(About)

David Finnigan






My Interest in art began very early in life, compulsively drawing and sketching every day , fascinated by the visual imagery surrounding me and the way popular culture presented itself.

Despite this I remember feeling I wanted more.

As a teenager I acquired a small set of oil paints and began to experiment with no instruction or guidance.

I had also become interested in art movements such as Surrealism and DaDa and then later Futurism and Vorticism. Photography had also become a factor in my work, I was experimenting with monochrome film, which I developed and printed at home.

The photographers of Magnum, others such as Moriyama, then Eggleston, Parr and much later the photographers associated with the movement 'The New Topographics' such as Stephen Shore and Bernd and Hilla Becher, gave me an insight into a new way I could look at the world.

I studied painting to Degree level at Falmouth School of Art between 1985 and 1988.

Fuelled by these myriad of ongoing influences, my painting slowly moved to a version of Photorealism.

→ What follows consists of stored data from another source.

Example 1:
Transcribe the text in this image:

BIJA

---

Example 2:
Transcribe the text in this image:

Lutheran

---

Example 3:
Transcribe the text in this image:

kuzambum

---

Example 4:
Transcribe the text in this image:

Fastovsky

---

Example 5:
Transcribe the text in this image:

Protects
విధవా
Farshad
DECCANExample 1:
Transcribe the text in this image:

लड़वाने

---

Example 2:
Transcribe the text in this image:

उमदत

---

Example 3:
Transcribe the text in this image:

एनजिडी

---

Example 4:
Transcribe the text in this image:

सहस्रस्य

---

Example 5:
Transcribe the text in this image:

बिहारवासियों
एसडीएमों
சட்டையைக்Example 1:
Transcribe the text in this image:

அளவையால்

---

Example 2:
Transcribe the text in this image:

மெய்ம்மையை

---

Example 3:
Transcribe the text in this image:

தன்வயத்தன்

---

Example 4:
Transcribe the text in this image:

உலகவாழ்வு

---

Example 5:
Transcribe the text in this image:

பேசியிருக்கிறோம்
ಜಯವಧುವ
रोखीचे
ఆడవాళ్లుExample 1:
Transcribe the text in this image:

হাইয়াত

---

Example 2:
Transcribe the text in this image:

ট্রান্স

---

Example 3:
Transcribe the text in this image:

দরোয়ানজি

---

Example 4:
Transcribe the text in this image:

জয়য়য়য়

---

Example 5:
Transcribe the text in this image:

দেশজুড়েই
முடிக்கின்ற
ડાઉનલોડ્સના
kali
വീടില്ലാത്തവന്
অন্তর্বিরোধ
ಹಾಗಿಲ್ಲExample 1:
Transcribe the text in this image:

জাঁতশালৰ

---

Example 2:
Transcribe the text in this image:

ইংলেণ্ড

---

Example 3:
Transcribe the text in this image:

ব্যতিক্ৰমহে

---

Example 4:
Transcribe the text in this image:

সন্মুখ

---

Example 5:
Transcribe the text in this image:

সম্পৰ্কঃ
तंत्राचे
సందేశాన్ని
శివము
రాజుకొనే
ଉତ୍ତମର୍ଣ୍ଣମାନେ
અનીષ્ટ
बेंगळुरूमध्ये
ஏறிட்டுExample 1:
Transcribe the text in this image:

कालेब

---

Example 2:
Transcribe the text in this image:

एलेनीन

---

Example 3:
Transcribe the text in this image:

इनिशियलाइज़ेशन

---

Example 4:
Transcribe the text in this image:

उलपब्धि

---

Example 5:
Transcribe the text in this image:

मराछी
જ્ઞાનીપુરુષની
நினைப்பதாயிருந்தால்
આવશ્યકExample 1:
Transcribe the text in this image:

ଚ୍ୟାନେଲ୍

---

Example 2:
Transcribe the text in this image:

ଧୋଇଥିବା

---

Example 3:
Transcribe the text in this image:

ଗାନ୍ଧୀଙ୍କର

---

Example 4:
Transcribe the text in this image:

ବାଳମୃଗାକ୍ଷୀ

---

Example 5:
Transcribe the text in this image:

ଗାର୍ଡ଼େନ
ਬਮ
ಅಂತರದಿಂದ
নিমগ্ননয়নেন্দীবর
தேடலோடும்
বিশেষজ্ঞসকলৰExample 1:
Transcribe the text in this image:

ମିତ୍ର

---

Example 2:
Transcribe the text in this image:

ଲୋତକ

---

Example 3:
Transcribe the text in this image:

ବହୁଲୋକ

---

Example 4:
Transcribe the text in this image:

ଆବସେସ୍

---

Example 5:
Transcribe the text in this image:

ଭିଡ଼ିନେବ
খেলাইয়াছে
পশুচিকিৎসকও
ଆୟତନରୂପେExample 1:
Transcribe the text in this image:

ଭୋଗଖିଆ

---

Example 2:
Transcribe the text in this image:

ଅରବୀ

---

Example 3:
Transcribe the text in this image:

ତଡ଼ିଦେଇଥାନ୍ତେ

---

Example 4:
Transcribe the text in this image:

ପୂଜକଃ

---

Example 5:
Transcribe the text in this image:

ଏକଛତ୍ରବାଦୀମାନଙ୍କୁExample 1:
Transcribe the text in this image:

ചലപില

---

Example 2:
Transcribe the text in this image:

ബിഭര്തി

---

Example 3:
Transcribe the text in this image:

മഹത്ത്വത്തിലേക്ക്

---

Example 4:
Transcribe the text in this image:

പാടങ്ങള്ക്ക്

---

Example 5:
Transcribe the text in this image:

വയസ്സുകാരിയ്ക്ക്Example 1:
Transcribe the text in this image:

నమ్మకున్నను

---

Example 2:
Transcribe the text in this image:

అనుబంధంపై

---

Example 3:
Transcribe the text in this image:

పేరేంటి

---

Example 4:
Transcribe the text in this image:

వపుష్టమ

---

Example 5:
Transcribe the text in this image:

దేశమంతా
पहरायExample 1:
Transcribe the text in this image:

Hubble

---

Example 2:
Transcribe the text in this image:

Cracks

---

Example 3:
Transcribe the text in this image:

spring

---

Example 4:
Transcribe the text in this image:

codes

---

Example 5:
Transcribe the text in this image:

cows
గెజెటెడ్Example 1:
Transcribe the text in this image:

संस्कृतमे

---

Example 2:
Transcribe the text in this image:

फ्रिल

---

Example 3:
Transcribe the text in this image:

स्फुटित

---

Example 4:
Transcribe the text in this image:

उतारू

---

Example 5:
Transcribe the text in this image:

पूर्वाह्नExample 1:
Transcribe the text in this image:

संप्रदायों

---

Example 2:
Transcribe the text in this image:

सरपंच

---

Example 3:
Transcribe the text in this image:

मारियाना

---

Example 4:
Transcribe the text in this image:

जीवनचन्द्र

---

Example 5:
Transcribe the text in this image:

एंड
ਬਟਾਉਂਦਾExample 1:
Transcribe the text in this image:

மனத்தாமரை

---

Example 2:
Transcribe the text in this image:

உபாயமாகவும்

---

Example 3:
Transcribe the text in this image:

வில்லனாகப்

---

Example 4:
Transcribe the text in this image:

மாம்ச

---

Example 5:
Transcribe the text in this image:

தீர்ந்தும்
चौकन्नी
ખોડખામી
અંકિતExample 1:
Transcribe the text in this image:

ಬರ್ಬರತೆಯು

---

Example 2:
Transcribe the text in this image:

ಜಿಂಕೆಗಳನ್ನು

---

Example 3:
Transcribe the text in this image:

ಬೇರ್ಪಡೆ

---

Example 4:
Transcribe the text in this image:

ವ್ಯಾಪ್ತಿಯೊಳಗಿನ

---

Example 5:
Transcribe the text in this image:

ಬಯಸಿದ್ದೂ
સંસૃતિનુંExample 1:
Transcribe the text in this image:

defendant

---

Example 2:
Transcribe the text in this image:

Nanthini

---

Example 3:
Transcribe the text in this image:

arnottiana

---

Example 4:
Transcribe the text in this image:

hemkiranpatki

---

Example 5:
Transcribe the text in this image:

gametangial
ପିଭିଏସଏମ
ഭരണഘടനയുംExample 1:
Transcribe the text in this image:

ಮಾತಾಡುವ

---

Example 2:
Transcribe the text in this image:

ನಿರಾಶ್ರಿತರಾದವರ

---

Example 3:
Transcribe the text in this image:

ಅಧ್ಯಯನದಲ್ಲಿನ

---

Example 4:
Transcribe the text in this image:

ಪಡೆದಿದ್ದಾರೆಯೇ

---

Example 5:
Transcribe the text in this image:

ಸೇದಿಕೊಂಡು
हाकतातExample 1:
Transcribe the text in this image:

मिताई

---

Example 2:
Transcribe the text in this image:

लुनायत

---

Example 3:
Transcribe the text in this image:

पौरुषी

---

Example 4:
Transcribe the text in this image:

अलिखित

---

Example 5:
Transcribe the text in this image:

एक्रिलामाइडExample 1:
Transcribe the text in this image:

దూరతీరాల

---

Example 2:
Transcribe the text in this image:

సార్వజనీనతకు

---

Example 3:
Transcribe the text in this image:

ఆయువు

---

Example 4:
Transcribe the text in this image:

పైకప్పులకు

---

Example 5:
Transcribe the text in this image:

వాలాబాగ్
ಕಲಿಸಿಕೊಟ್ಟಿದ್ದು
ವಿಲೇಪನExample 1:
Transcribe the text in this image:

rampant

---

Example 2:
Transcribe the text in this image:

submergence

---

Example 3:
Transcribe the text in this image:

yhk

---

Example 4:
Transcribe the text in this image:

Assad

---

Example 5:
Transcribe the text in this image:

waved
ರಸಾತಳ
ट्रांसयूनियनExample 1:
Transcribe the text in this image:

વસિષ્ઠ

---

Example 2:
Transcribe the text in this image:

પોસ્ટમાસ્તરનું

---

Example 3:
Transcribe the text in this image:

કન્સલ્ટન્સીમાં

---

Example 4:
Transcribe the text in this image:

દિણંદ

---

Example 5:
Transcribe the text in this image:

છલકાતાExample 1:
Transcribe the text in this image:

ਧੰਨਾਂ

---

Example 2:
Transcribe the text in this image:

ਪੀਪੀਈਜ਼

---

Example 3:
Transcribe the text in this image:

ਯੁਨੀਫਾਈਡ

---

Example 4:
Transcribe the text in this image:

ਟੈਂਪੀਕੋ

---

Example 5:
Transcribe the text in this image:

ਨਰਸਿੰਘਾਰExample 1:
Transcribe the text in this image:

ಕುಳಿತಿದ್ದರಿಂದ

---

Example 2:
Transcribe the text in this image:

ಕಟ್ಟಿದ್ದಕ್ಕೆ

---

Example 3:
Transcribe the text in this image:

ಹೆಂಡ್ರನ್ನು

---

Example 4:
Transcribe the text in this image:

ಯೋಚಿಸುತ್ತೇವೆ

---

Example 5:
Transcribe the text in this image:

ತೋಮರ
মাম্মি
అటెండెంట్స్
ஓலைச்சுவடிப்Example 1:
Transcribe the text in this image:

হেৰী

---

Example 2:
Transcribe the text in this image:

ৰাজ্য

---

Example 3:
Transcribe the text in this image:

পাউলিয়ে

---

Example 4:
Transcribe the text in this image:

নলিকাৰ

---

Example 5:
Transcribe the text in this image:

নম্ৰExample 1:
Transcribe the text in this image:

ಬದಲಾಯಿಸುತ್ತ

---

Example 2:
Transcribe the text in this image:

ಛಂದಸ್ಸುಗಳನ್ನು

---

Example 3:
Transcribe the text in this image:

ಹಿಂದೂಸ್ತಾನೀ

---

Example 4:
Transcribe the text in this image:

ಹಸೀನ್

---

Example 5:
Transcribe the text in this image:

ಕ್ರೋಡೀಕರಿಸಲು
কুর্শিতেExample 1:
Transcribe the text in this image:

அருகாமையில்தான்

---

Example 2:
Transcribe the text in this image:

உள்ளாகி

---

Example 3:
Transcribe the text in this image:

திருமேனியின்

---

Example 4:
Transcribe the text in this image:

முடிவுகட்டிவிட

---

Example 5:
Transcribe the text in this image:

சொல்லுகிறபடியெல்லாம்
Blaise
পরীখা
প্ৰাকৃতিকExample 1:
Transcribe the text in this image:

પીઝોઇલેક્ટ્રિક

I tried to achieve a neutrality, devoid of style (not easy), but conveying the required levels of objective detail. I did not want the aspects of beauty, emotion and opinion to 'drive' the work.
More wanting to use this visual aesthetic as a ‘jumping off’ point in my painting. The resulting, seemingly ‘photorealistic’ works, with their inherent sense of painterliness, bridge a gap, which I hope defines something new.